La première dimension est la recherche de cohérence : nous cherchons à réduire notre empreinte écologique, et cela induit des choix en matière de chauffage, de mobilité, d’alimentation, de consommation, de loisirs. Ceci peut rejoindre nos recherches communautaires pour limiter nos déplacements en avion, récupérer l’eau de pluie quand c’est possible, isoler nos habitations pour consommer moins d’énergie, éviter d’acheter des plats surgelés, consommer du savon plutôt que des gel douche, etc. Une grande créativité est possible, et mon expérience, c’est d’être très stimulée et encouragée par d’autres plus avancés que moi dans certains domaines.

 La deuxième est l’articulation entre l’individuel et le collectif : nos décisions personnelles sont à relier à un diagnostic plus large, qui implique de chercher à résoudre des problèmes structurels et systémiques ; nous cherchons à changer nos modes de vie, mais aussi à réfléchir  - avec les étudiants et les professionnels qui viennent en formation - aux moyens d’agir à différentes échelles, pour contribuer à une transformation des projets d’entreprise, des politiques publiques, etc. Ceci rejoint nos missions apostoliques, dans nos établissements scolaires, avec des étudiants, des familles, des personnes en précarité : nous pouvons contribuer  à agir sur les racines des problèmes et des injustices, en nous formant avec d’autres, en favorisant des expériences éducatives, en développant des solidarités diverses, en contribuant à certaines actions de plaidoyer.

La troisième dimension est le souci de la qualité relationnelle aussi bien avec soi-même qu’avec les autres, la nature et avec Dieu – pour celles et ceux qui sont croyants. Chercher à ajuster nos relations nous permet de cultiver une attitude d’accueil le plus inconditionnel possible des personnes qui viennent : celles et ceux qui passent à Forges décrivent souvent leur expérience comme une ‘bulle de bienveillance’ ; il ne s’agit pas de nier ou fuir le conflit et les tensions humaines – il y en a, bien sûr ; mais nous nous efforçons de créer les conditions d’un accueil de toute personne, y compris les plus éloignées des enjeux écologiques, afin de permettre à chacune de ‘faire son chemin’. Nos communautés Assomption ont un rôle précieux à jouer par leur présence priante, par diverses formes d’accompagnement humain et spirituel, par  la beauté de la liturgie et le soin apporté à de multiples détails dans nos vies quotidiennes, qui favorisent une qualité de relations.

Enfin, la quatrième dimension est celle que la philosophe Simone Weil évoquait sous le terme d’équilibre instable. Nos sociétés sont toutes marquées par l’incertitude du lendemain ; il est extrêmement difficile de se projeter dans un avenir dont on nous dit qu’il sera marqué par la recrudescence d’événements climatiques extrêmes, de catastrophes, de stress hydrique, d’épuisement de certaines ressources qui sont pourtant nécessaires y compris au développement d’énergies renouvelables, etc.

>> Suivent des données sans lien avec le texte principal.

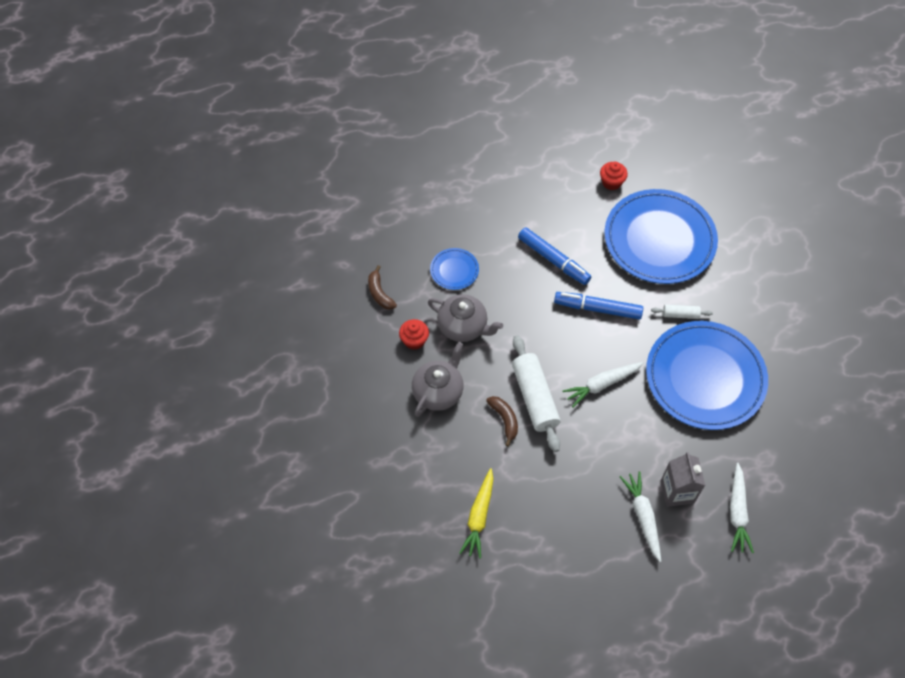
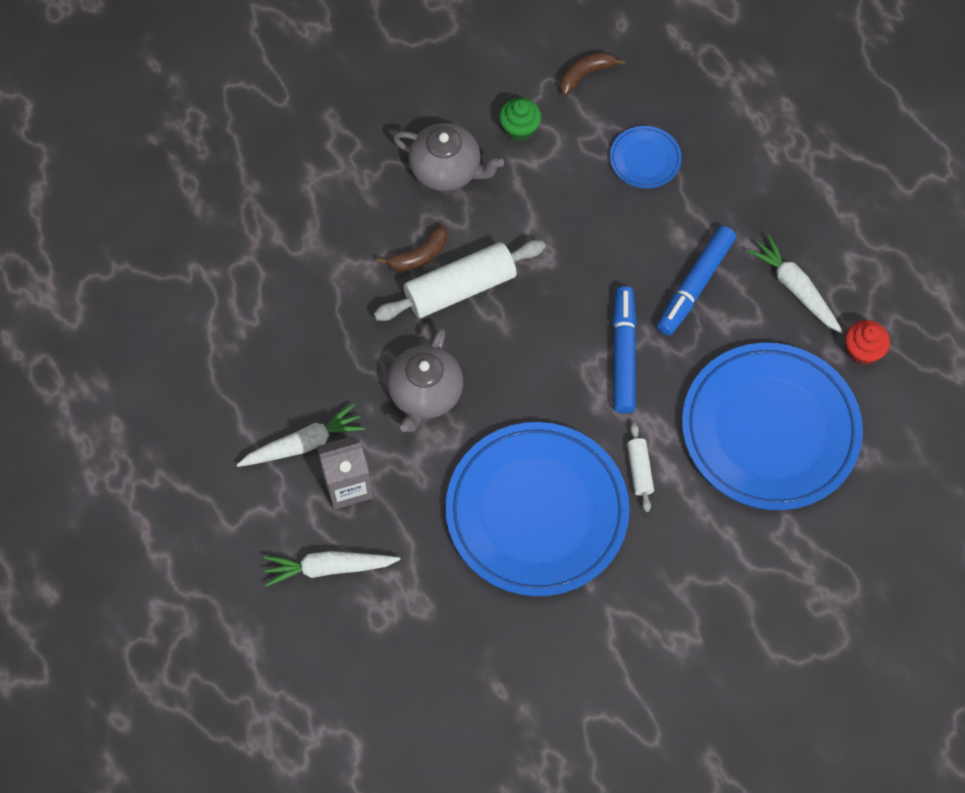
camera: 80 degrees right, 5 degrees up
red cupcake [399,319,429,350] -> green cupcake [499,98,542,141]
grey teapot [428,294,503,342] -> grey teapot moved to [387,328,463,432]
yellow carrot [459,468,493,559] -> none
white carrot [563,362,643,407] -> white carrot moved to [747,234,843,333]

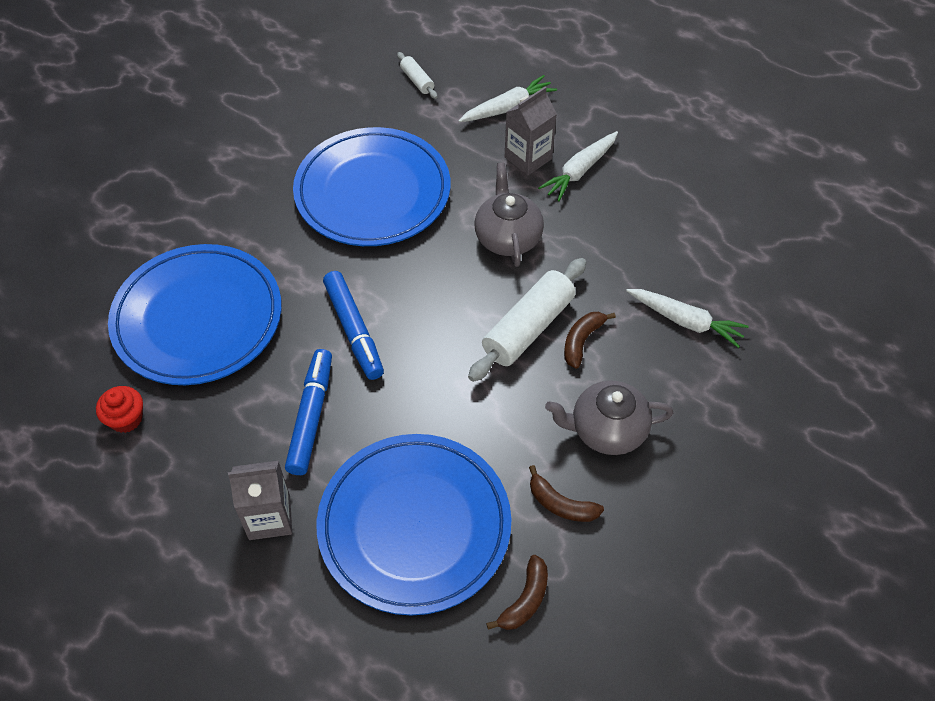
camera: 155 degrees right, 10 degrees down
green cupcake [499,98,542,141] -> brown banana [529,465,604,522]
blue plate [610,126,682,188] -> blue plate [317,434,511,616], size x2.33
white rolling pin [627,423,654,512] -> white rolling pin moved to [397,52,437,99]
white carrot [747,234,843,333] -> white carrot moved to [626,289,749,348]
none -> grey carton [228,461,292,540]

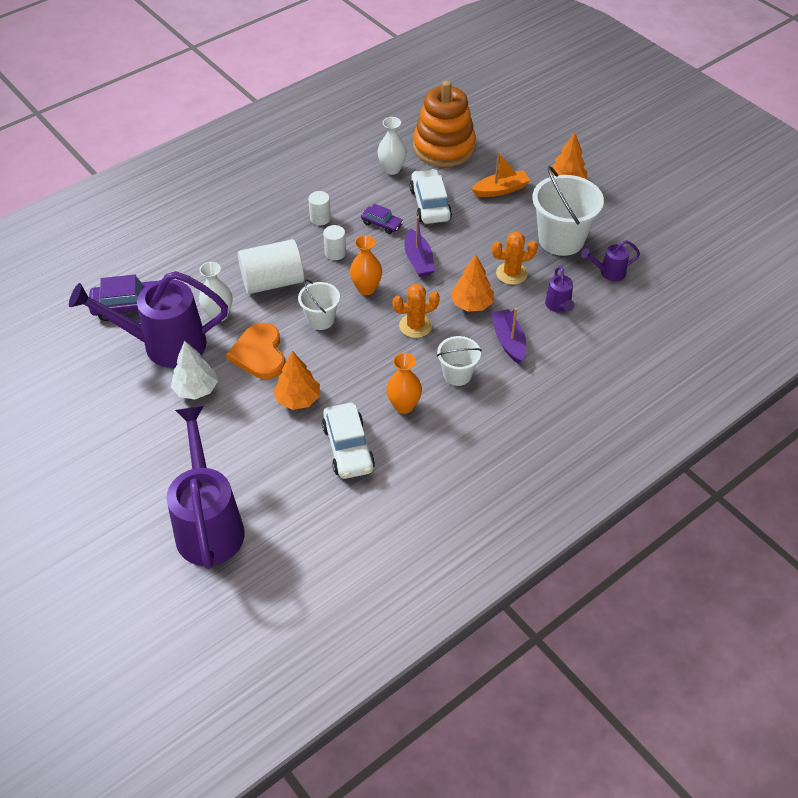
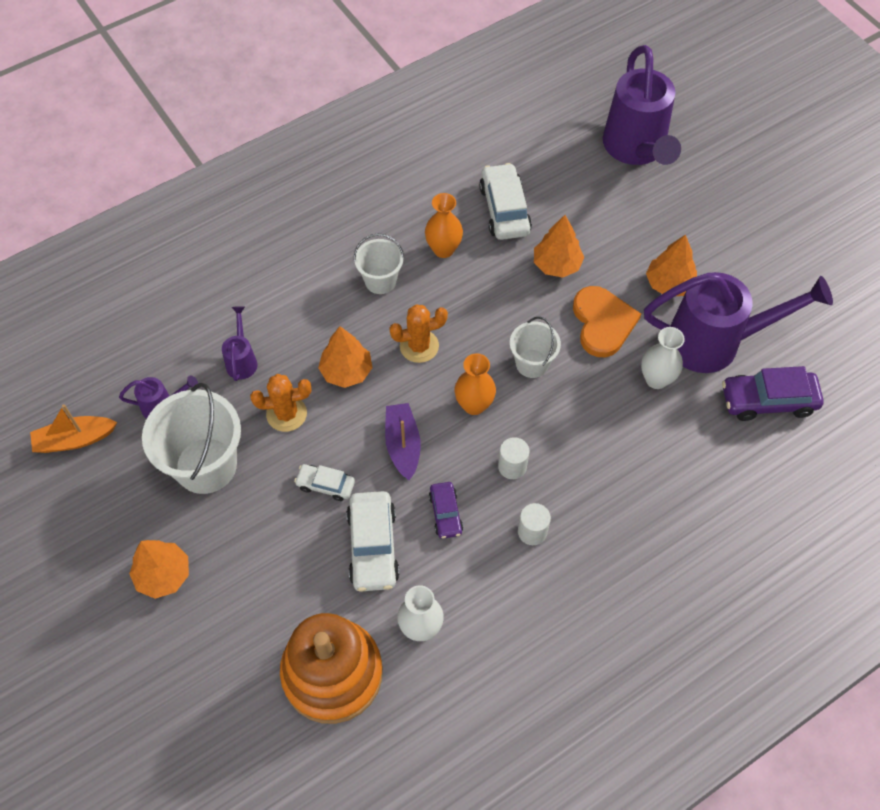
camera: 175 degrees left, 10 degrees up
white tree [171,341,218,399] -> orange tree [646,235,697,296]
white cylinder [238,239,304,294] -> none
purple car [361,204,403,234] -> purple car turned 135 degrees counterclockwise [429,482,463,539]
orange boat [471,152,530,197] -> orange boat moved to [30,404,117,453]
purple boat [491,308,526,364] -> none
none -> white car [294,464,355,501]

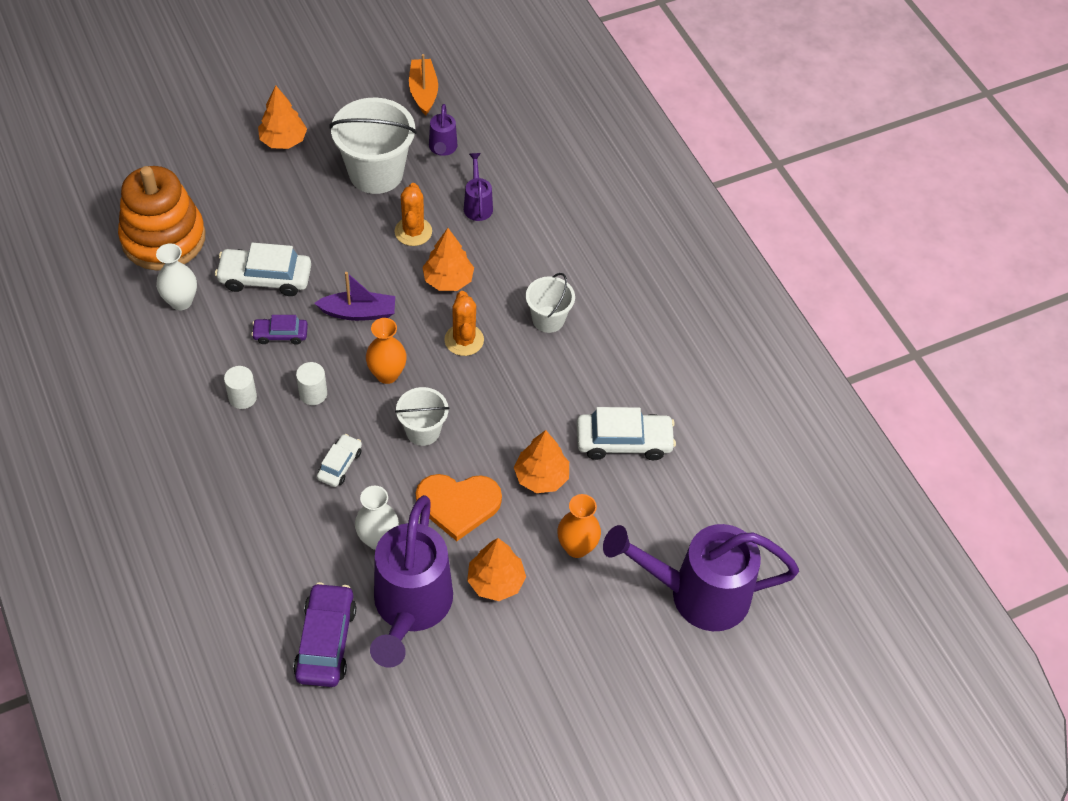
camera: 95 degrees right, 5 degrees down
purple watering can [222,306,258,381] -> purple watering can turned 105 degrees counterclockwise [464,153,493,221]
white car [294,464,355,501] -> white car moved to [317,434,362,487]
orange vase [425,193,463,258] -> orange vase moved to [558,494,601,558]

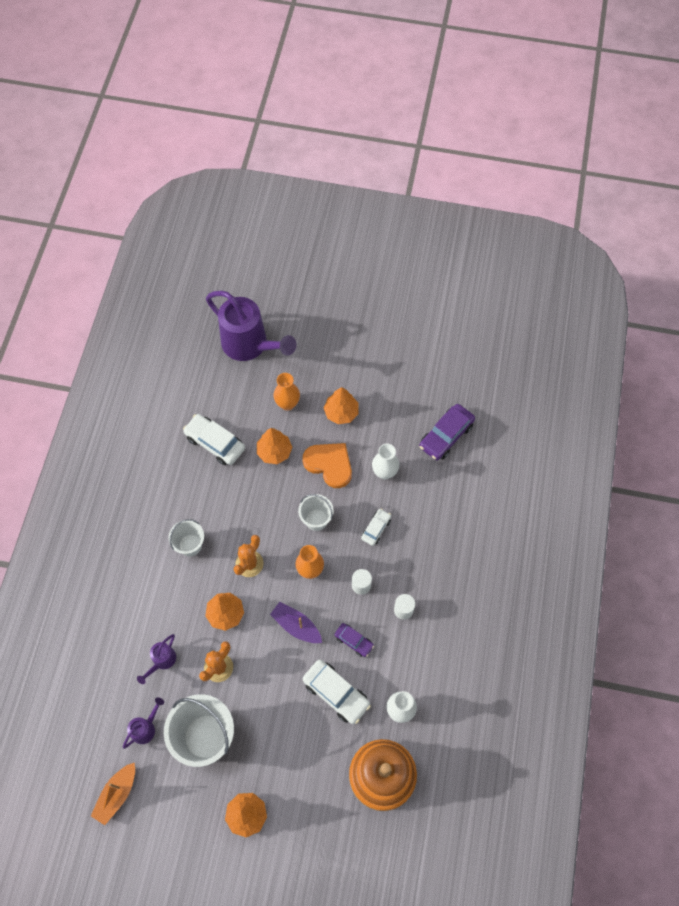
camera: 140 degrees left, 10 degrees up
white car [317,434,362,487] -> white car turned 150 degrees clockwise [361,509,391,546]
purple watering can [370,495,453,668] -> none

Face à cette situation, puiser à la source spirituelle en chacun de nous permet d’expérimenter une confiance dans la vie, l’appui possible sur d’autres, une paix et une joie données en surplus. Ceci est aussi, sans doute, ce que Marie-Eugénie décrit à travers le dégagement joyeux.

Cécile Renouard r.a.

 

 

[1] campus-transition.org

[2] Xavier de Bénazé et Cécile Renouard, « La conversion écologique », Etudes, novembre 2020.